Thanks for another great review. I tried a few flakes of this stuff, and I guess I'm an an odd man out when it comes to this blend. I didn't really like it. I thought it was too dark, and I couldn't coax my flavour out of it. Just gotta hope EvanS doesn't read this...


----------



## EvanS (Dec 29, 2006)

I have a search bot that scans the entire WWW for "stonehaven" every 3.6 msec.

Here is my take on your problems...
1) You likely smoked it too wet
2) You may have smoked the Canadian version (did you check the colour?)
3) You spelled "flavor" wrong



I agree completely with the original review.
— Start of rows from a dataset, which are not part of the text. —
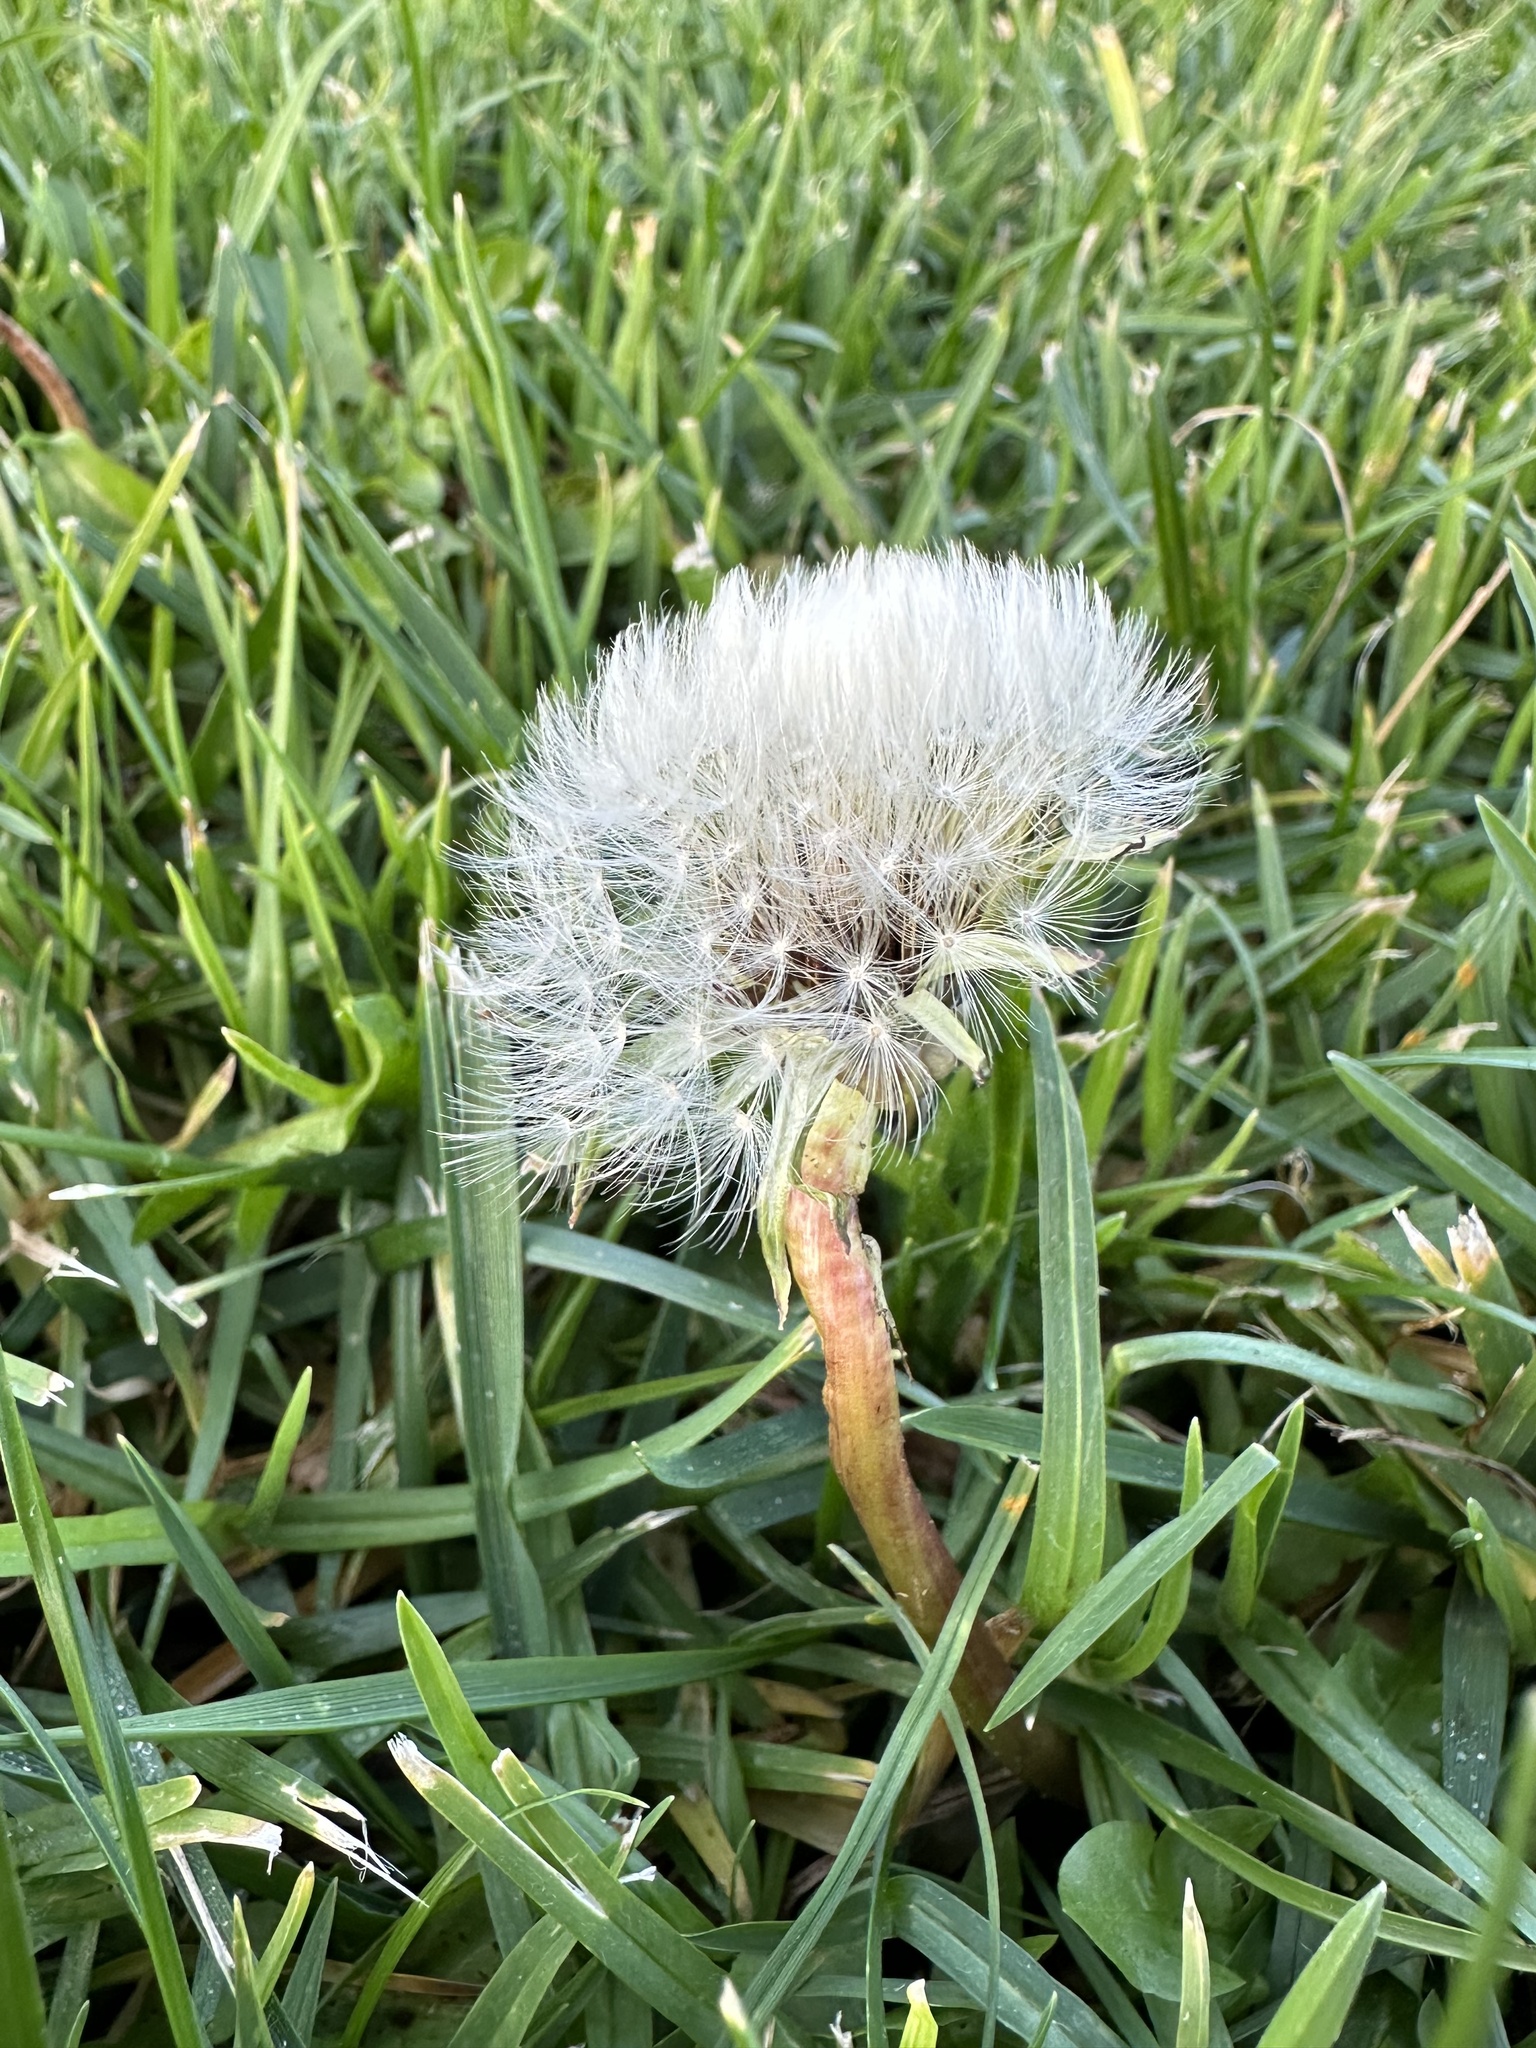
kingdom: Plantae
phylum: Tracheophyta
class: Magnoliopsida
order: Asterales
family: Asteraceae
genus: Taraxacum
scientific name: Taraxacum
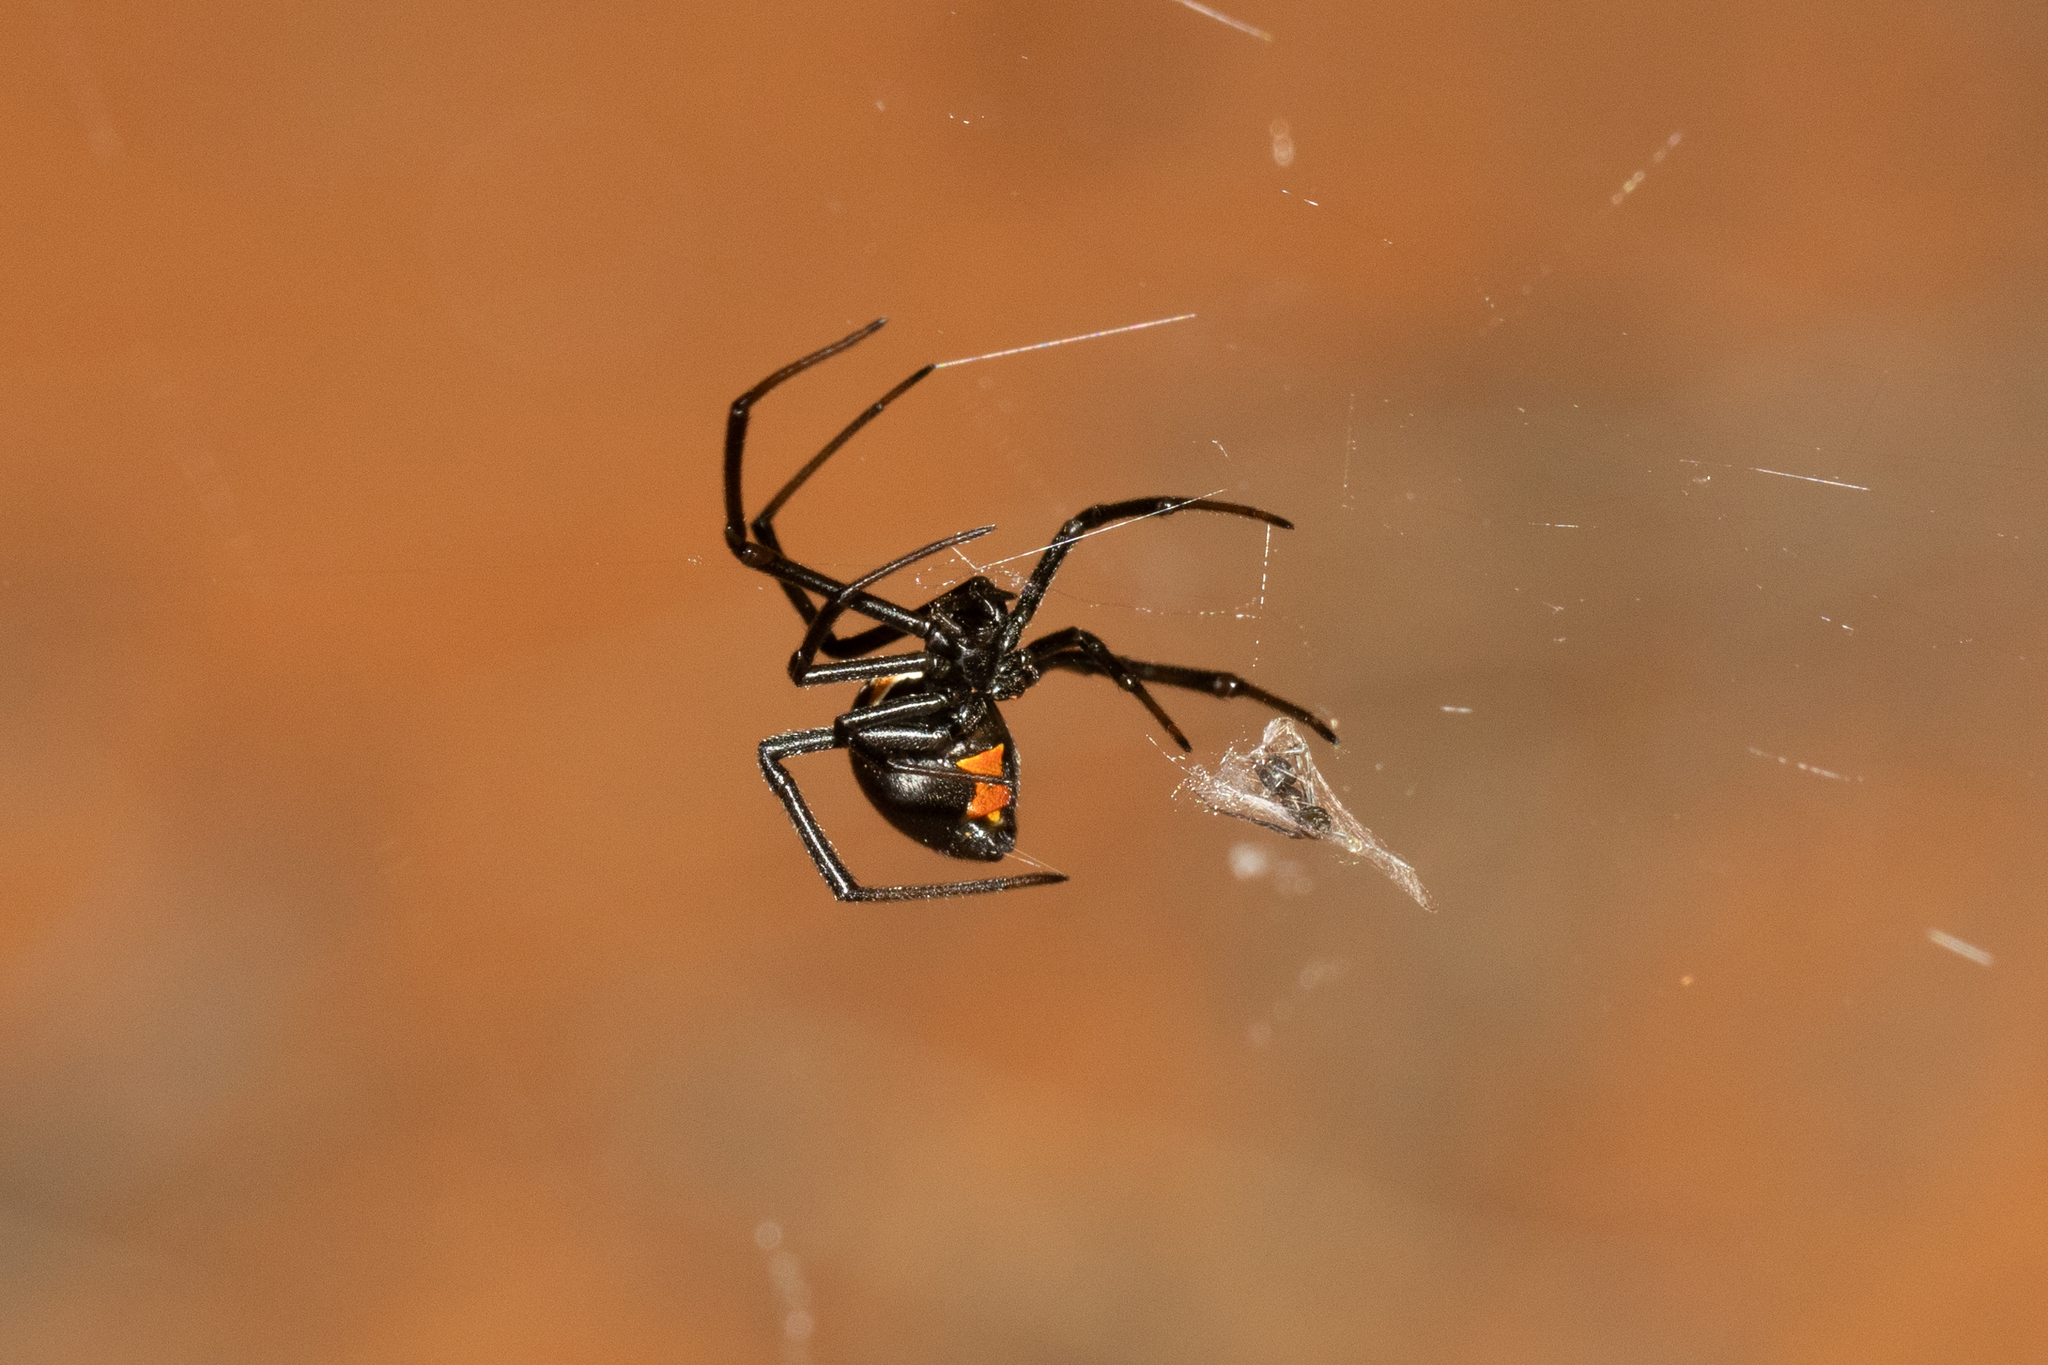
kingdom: Animalia
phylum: Arthropoda
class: Arachnida
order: Araneae
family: Theridiidae
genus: Latrodectus
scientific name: Latrodectus hasselti
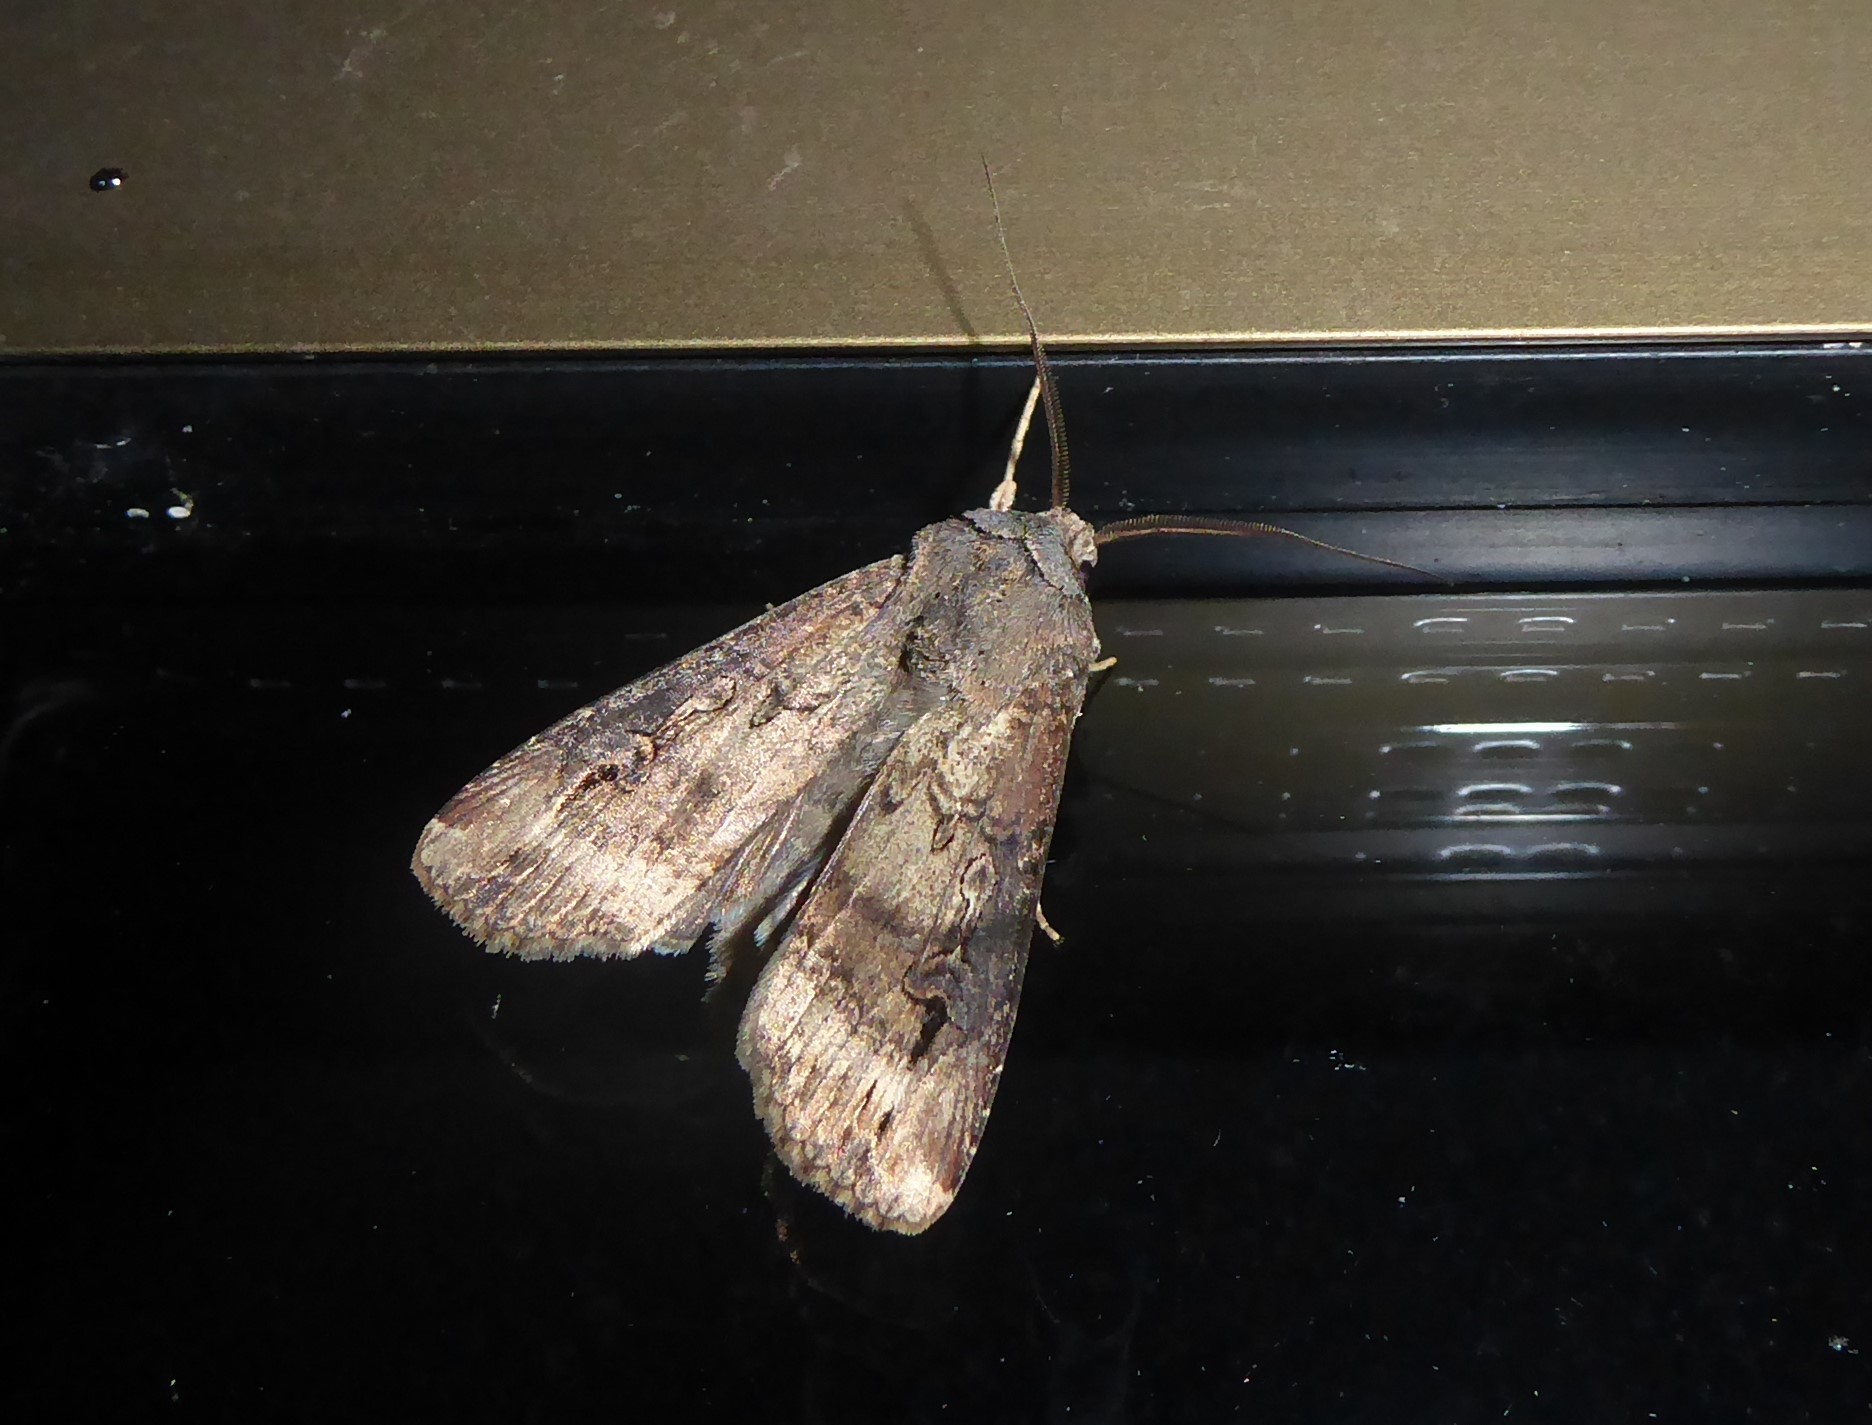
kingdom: Animalia
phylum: Arthropoda
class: Insecta
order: Lepidoptera
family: Noctuidae
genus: Agrotis
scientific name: Agrotis ipsilon
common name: Dark sword-grass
My favorite tobacco, delivering a complexity not often seen from any other non-condiment, non-cased blends, along with a nice delivery of nicotine to boot


----------



## Professor Mike (Jun 25, 2008)

Great review. I love Stonehaven,its part of my regular rotation along with Dorchester and Pembroke.

Mike:chk


----------



## EvanS (Dec 29, 2006)

For me it's Stonehaven, Dorchester and Margate


----------



## Professor Mike (Jun 25, 2008)

EvanS said:


> For me it's Stonehaven, Dorchester and Margate


 I recently started smoking some Margate,its like Pembroke minus the Cognac. I like it for a change of pace.

Mike


----------



## Smarvy (Nov 4, 2008)

I really enjoy Stonehaven as well. I can also taste Chocolate, and maybe coffee, especially when I exhale through my nose.


----------



## andrew (Nov 16, 2008)

This is the tobacco I picked up while I was transitioning from bulk aromatics to higher end tins. I loved it so much in fact, I dedicated my Stanwell straight billiard to it. Great flavor, very little bite.


----------



## WWhermit (Nov 30, 2008)

I bought 8 ounces of this stuff back in July, and packed it away in a mason jar for a later date. After reading the reviews here, I thought I'd give it a shot.

This stuff is good! It's a robust, strong tobacco, but is not heavy. It has a taste of a dark fruit, such as plums or black currant, and a bit of chocolate mixed in.

It's one that I think would go perfectly after a nice steak dinner. This is not a post-pizza tobacco. It deserves something more.

Glad I waited, although now I must order more since I think I'll go through this 8 ounces fast!

WWhermit


----------



## Davetopay (Jan 19, 2008)

This thread made me go looking to see if I still have any......and BINGO! 2 flakes in a baggy!:tu


----------